DATA PROVIDED:

<<<<

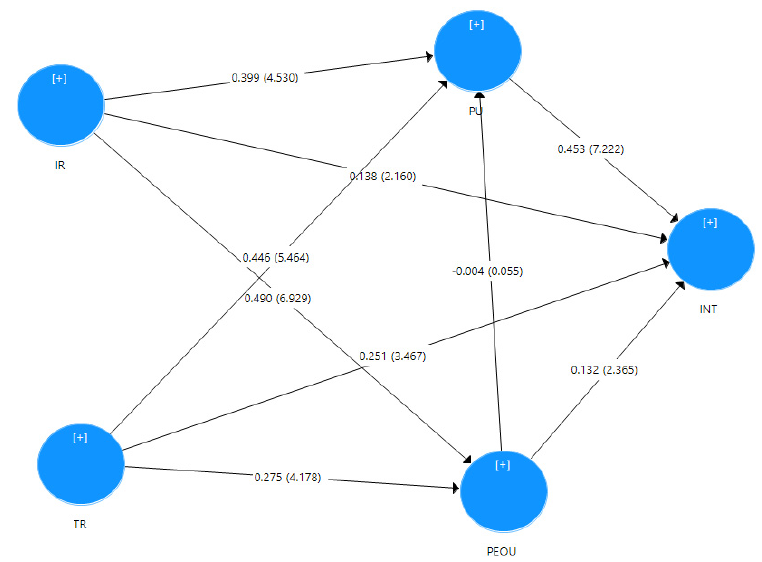
Figure 3. Structural Model. Figure 2. Structural Model.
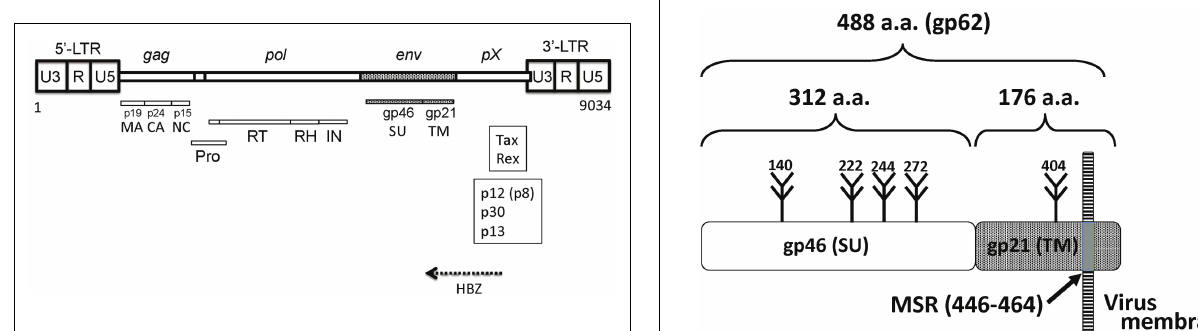
FIGURE 1 | Structure of HTLV-1 genome. The gag gene encodes the matrix (MA), capsid (CA), and nucleocapsid (NC) proteins.The pol gene encodes reverse transcriptase (RT), RNase H (RH), and integrase (IN).The pX region encodes p13, p12, p30, etc. HBZ is encodes by the anti-sense frame of the provirus.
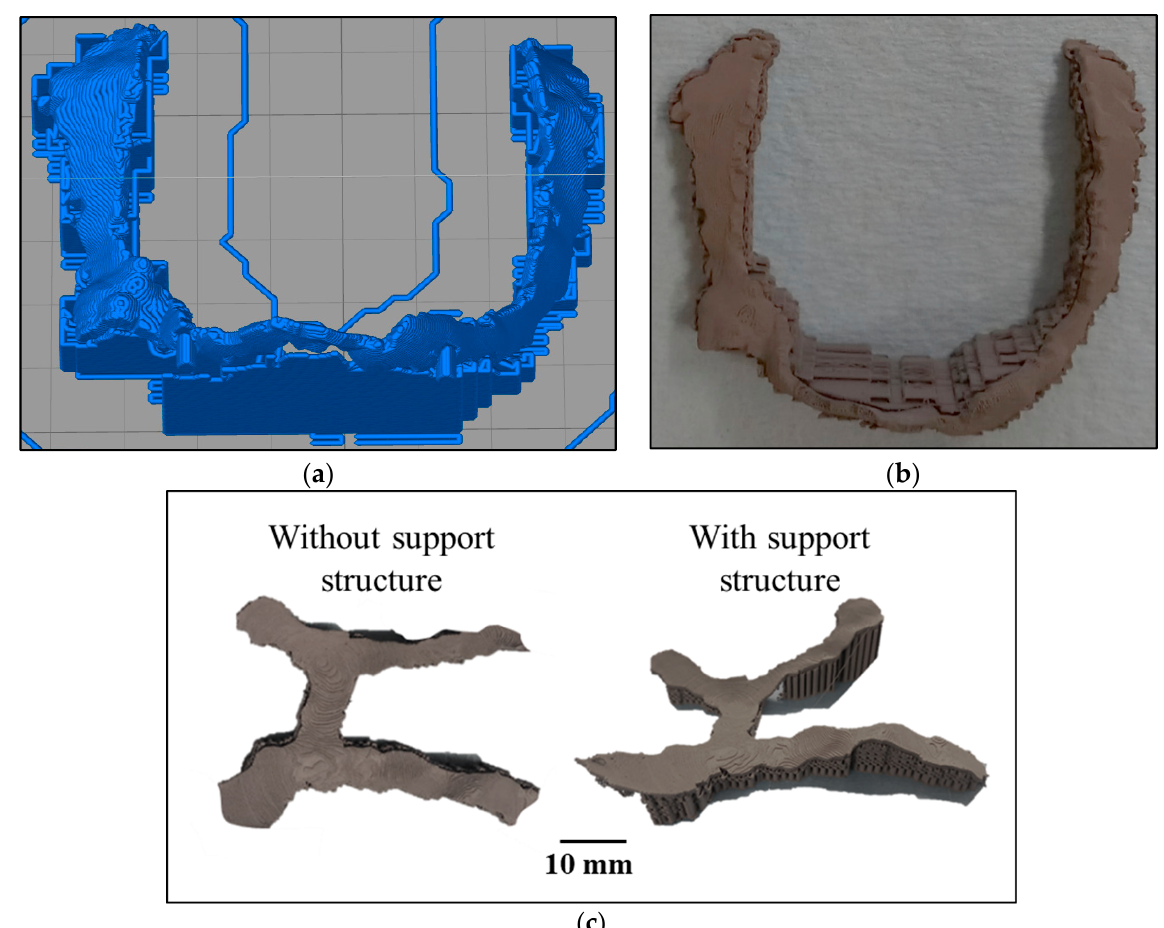
Figure 4. ( a ) Build setup showing sliced model, toolpath support structure of the middle part; ( b ) MF 3 -printed green part; ( c ) printing without appropriate support structure failed and an optimal support led to successful printing of the RH part.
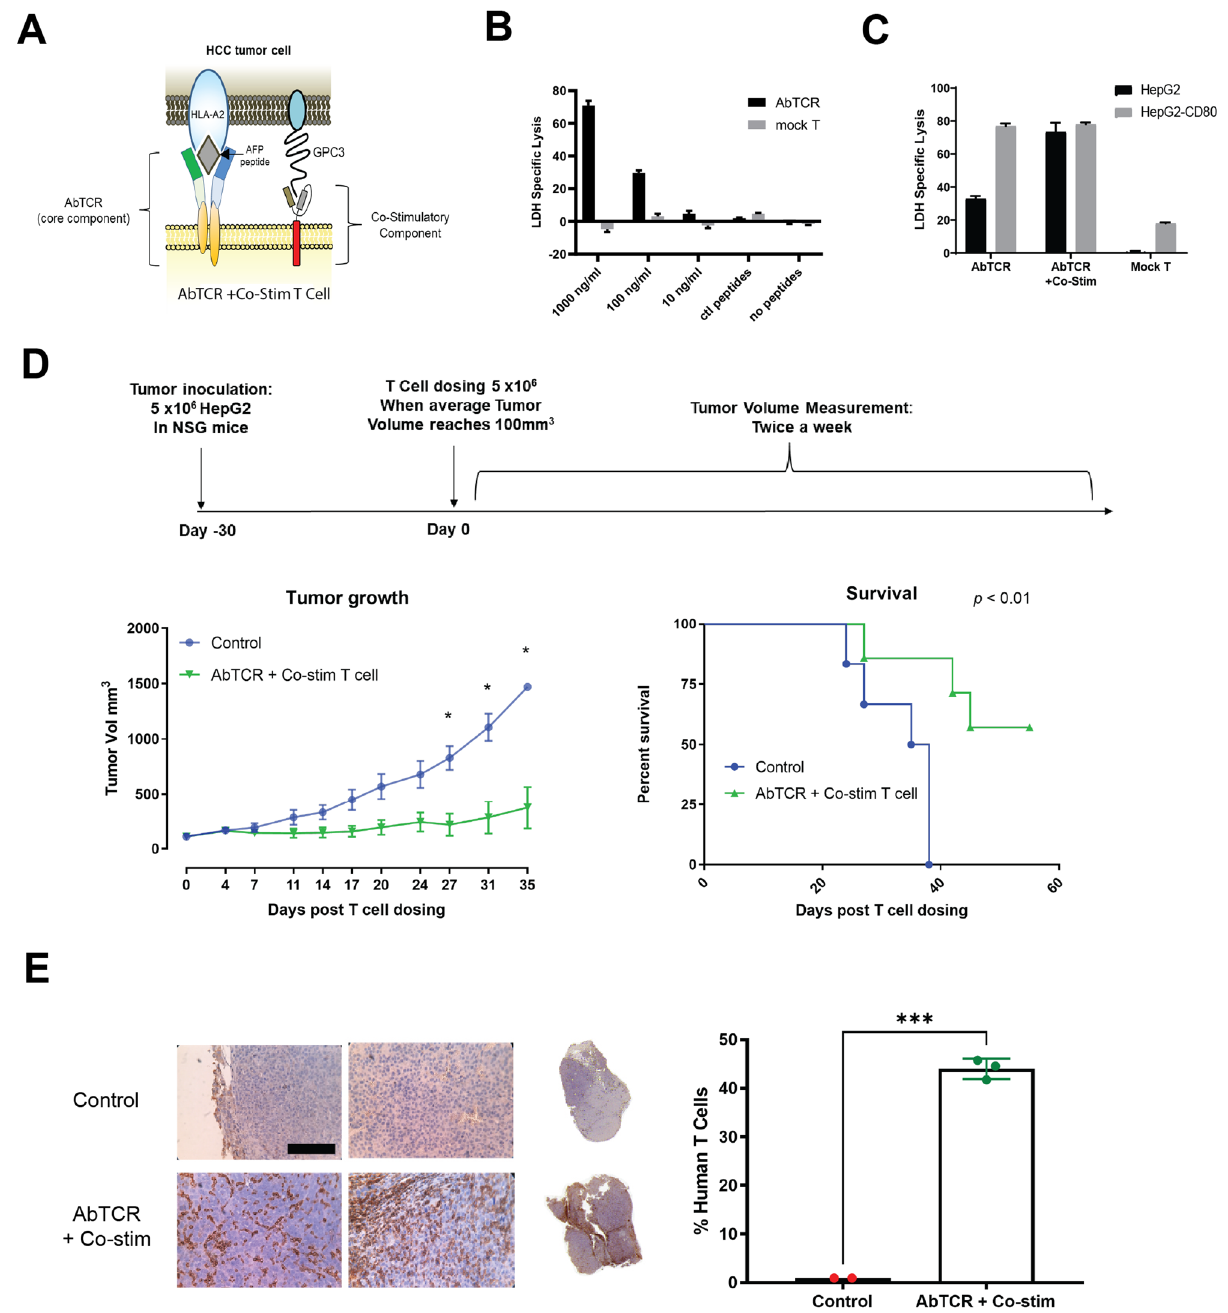
Figure 1. AbTCR + co-stim T cells mediate antigen-specific responses in vitro and in vivo. ( A ) Schematic design of the AbTCR + co-stim T-cell. LDH release was measured as a proxy for T cell-mediated target cell lysis in peptide-loaded T2 cells ( B ) and HepG2 cells ( C ). A total of 20 HLA-A*02 presented, non-AFP related peptides (sequences in Methods) were used as control peptides (ctl peptides in B). ( D ) NSG mice were inoculated with HepG2 cells and treated intravenously with one dose of 5 × 10 6 T cells when tumors reached approximately 200 mm 3 , using the AbTCR + co-stim as an experimental arm and a CD19-targeting construct as control arms (n = 6 NSG mice/group). Efficacy was measured as the average volume of HepG2 subcutaneous tumors and the rate of animal survival. ( E ) Tumor infiltrating lymphocytes (TILs) in HepG2 subcutaneous tumors were analyzed by immunohistochemical staining for human CD3. Representative images are shown for one tumor of each group with two areas at 40 × magnification (left) and 1 × whole-mount (right). Scale bar in 40x, 100 μm. Quantification of human T cells in the tumors was performed by counting CD3 positive cells and total cells in different areas throughout the section. Each data point represents one tumor sample. Statistical significance indicated as *, p < 0.05; ***, p < 0.001; ****, p <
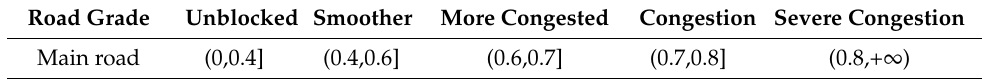
Table 3. Judgement criteria for road section saturation.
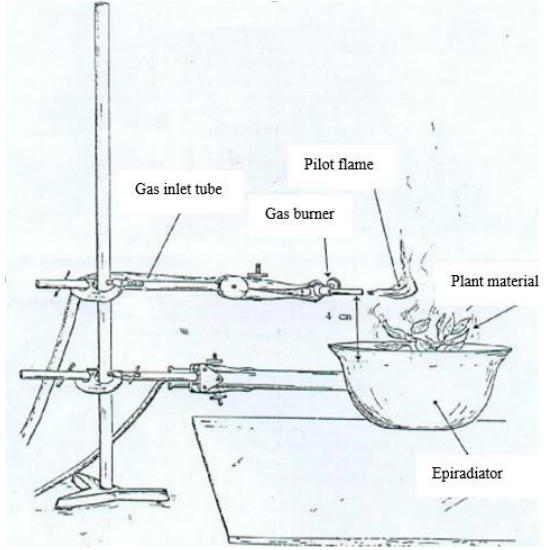
Figure 1. Epiradiator used for fuel species flammability testing and its illustrating schematic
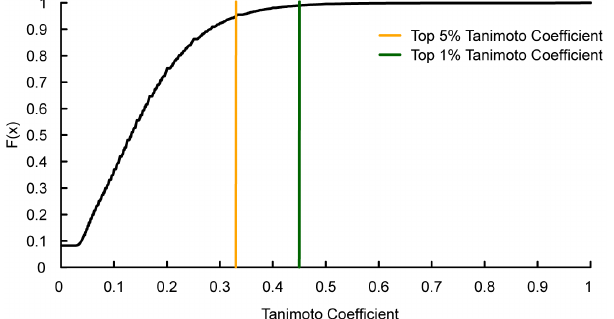
Figure 1. Cumulative frequency (F( x )) of pairwise Tanimoto coefficients for 1309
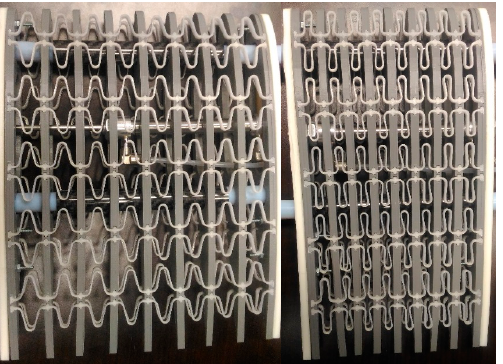
Figure 14. The actuation of the assembled span morphing wing partition ( left ) extended, ( right ) compressed.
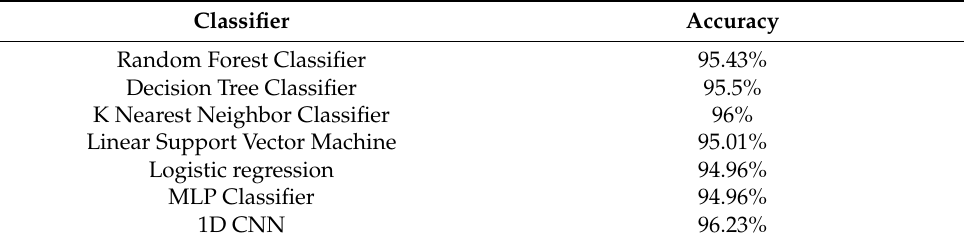
Table 4. Performance of the multiclass classification of the data by various ML models.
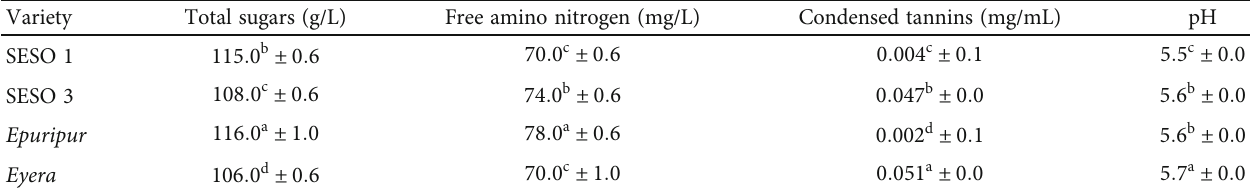
Table 3: Composition and physicochemical properties of sorghum malt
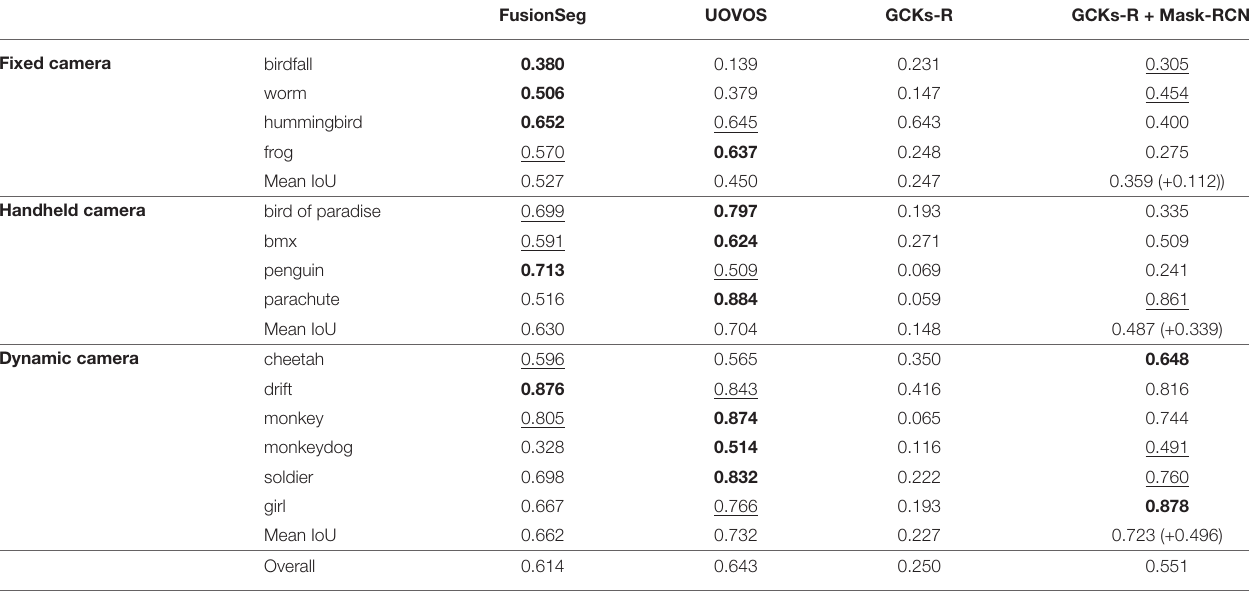
TABLE 3 | Comparison with alternative approaches that also combine motion information with appearance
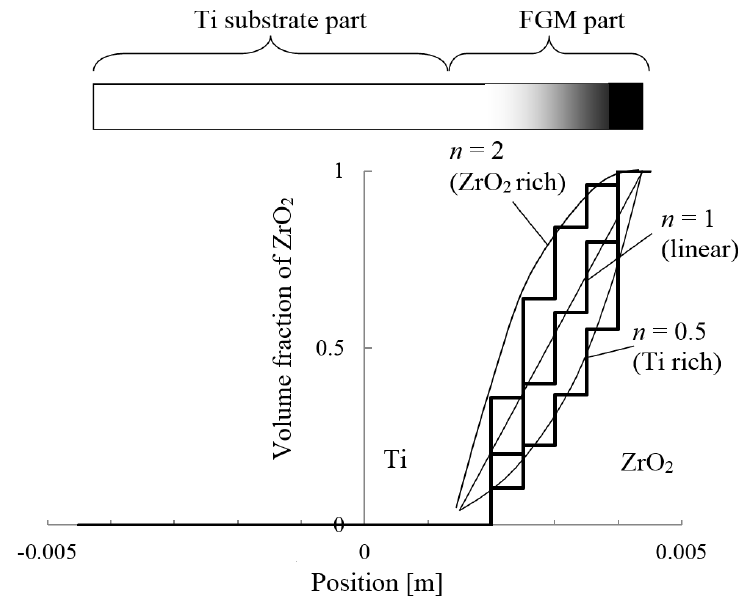
Figure 2. Compositional gradation patterns of FG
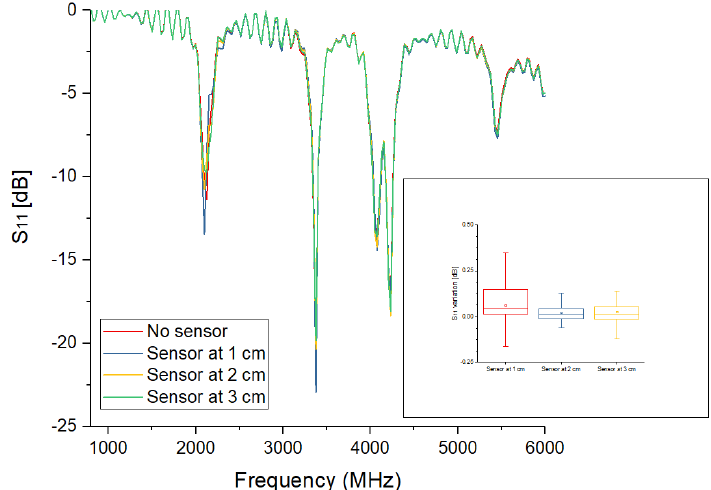
Figure 10. Patch antenna S 11 parameter variation with frequency in different experimental scenarios.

>>>>

REQUIREMENT: List, from the entries above, every line in which the word "frequency" shows up.

ANSWER SECTION:
Figure 1. Cumulative frequency (F( x )) of pairwise Tanimoto coefficients for 1309
Figure 10. Patch antenna S 11 parameter variation with frequency in different experimental scenarios.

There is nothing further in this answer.